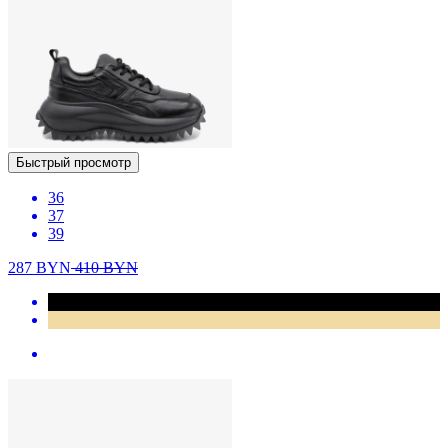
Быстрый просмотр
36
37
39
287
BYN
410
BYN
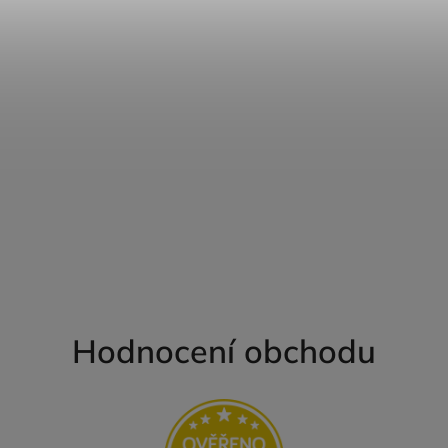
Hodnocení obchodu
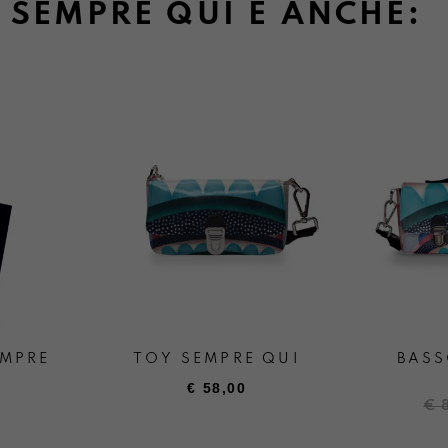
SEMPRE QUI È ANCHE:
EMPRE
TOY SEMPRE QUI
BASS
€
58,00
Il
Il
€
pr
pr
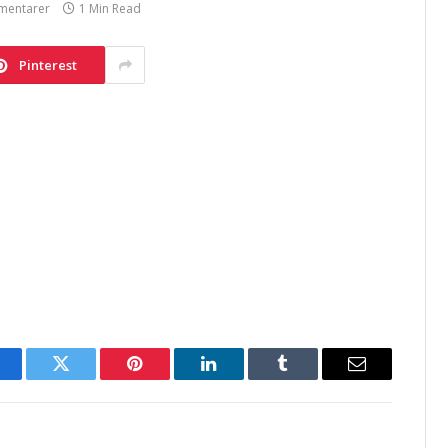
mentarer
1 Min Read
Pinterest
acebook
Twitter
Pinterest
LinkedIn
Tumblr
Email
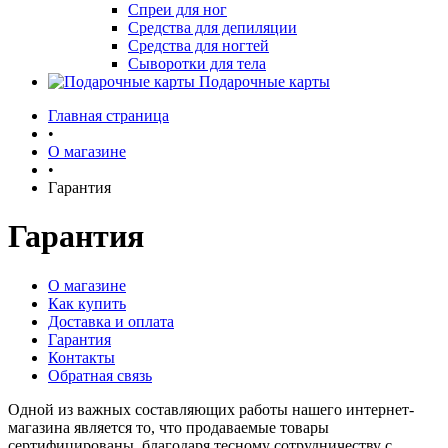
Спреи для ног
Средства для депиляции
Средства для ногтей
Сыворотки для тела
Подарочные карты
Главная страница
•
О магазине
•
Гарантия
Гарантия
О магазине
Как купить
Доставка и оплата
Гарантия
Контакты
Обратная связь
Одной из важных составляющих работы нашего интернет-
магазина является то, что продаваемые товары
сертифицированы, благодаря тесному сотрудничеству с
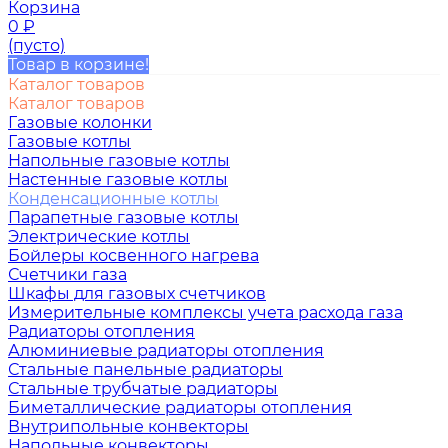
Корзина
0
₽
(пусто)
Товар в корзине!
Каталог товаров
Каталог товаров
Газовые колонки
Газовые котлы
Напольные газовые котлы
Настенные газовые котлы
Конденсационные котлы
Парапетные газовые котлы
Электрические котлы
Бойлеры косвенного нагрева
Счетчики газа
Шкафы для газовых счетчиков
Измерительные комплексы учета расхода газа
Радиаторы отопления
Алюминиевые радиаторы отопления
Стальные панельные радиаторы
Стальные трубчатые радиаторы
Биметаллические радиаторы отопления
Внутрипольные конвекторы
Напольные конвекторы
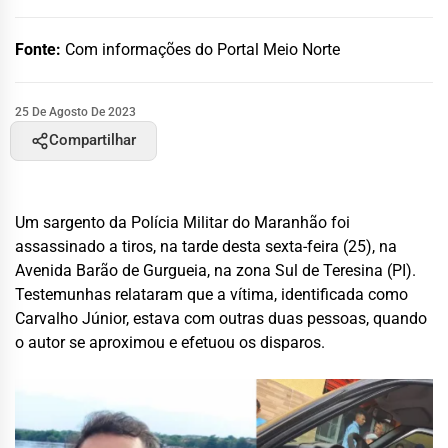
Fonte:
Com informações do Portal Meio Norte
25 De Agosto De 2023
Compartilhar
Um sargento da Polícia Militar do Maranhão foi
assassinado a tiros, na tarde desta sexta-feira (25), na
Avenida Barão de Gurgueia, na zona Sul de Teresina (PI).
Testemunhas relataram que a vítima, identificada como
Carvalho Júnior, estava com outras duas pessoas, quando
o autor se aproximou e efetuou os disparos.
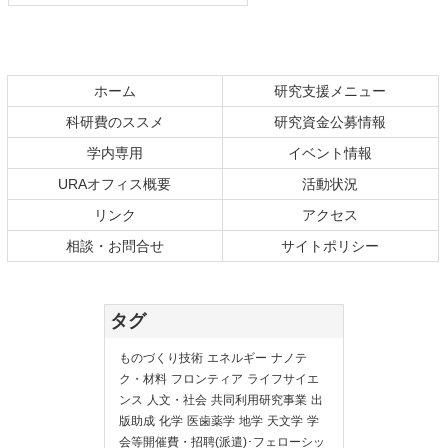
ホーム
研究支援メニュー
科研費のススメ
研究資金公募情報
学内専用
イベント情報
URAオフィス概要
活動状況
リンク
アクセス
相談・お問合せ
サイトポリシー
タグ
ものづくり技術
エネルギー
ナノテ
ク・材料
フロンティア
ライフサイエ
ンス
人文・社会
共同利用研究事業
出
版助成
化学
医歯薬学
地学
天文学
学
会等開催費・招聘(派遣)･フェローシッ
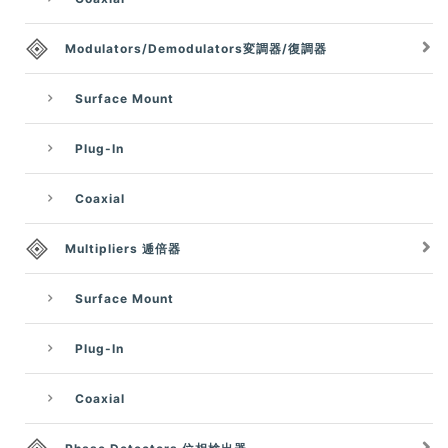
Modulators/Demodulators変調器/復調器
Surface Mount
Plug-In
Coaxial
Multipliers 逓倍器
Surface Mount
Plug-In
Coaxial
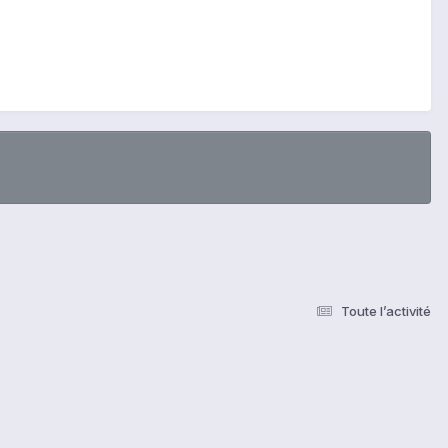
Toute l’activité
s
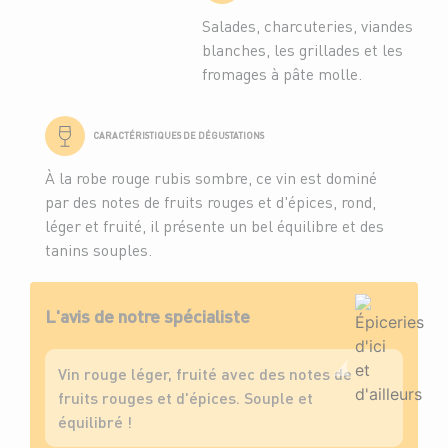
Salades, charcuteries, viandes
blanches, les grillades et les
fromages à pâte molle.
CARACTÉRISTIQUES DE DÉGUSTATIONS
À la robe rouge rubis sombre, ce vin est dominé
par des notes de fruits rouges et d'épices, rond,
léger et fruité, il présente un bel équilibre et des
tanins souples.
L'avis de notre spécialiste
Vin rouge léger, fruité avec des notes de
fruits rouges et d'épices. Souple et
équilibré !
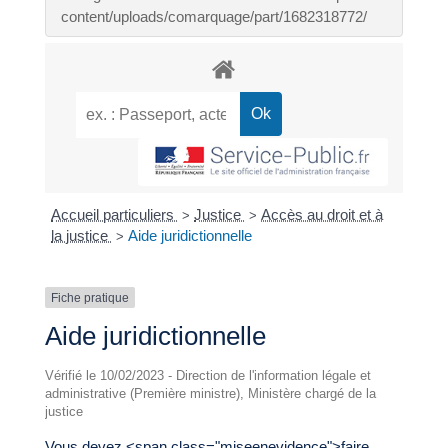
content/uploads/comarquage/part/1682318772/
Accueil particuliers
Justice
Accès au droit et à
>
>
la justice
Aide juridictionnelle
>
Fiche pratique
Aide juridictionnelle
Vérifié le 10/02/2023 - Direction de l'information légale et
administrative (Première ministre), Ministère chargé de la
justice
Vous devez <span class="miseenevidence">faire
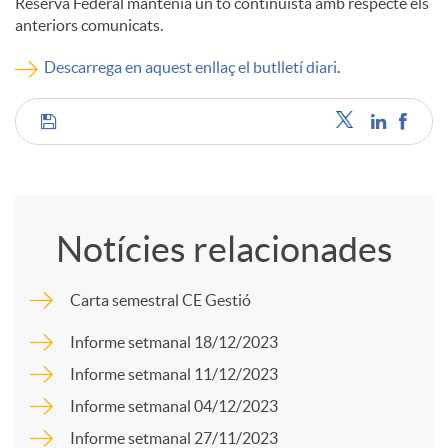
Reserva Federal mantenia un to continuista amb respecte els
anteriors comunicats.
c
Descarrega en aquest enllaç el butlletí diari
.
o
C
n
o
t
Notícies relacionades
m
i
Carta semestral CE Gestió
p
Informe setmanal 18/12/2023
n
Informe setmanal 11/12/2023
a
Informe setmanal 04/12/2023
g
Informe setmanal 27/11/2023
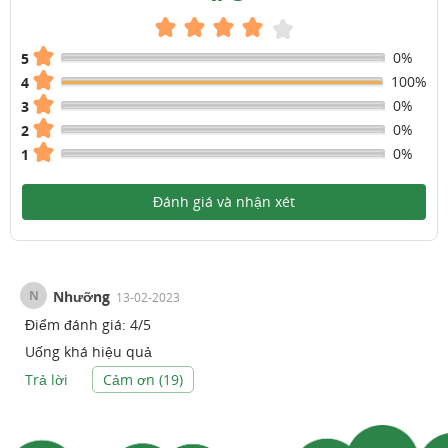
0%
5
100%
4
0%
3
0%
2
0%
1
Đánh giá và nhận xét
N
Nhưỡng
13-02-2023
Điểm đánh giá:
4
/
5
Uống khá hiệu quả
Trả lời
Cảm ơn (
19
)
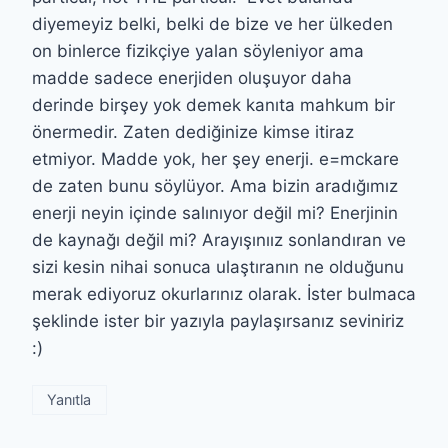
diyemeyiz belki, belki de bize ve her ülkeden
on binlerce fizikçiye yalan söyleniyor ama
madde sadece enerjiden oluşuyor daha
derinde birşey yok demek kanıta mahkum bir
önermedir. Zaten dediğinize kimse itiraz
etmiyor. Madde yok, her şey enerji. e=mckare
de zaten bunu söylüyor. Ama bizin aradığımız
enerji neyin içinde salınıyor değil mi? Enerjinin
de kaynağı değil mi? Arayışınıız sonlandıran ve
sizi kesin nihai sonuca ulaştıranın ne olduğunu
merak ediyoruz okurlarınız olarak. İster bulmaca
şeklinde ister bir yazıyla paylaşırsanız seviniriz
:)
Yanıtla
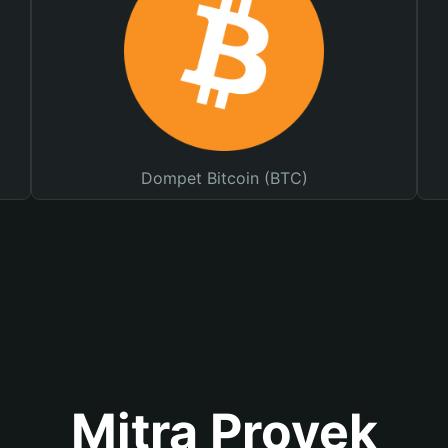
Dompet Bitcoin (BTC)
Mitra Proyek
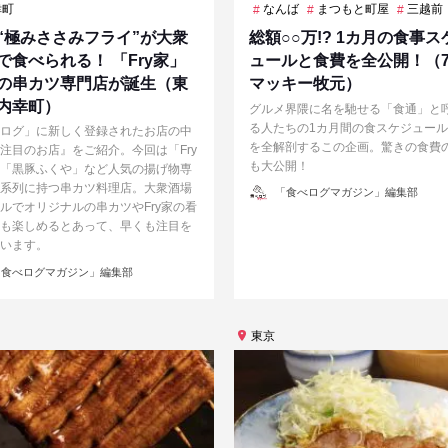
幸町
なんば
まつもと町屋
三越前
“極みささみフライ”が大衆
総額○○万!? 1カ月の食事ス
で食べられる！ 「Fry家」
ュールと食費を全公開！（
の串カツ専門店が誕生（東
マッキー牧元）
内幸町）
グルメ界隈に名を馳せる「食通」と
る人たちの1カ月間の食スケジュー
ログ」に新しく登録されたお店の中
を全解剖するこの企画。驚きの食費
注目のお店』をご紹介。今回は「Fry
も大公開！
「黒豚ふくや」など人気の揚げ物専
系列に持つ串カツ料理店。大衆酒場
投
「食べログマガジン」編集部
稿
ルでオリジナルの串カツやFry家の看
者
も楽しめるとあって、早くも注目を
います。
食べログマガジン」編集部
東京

◇ ◇ ◇ ◇ ◇ ◇ ◇

__Written task__
If a line above contains the word "fruits", it counts; state how many lines count, and nothing more.

__Problem solution__
2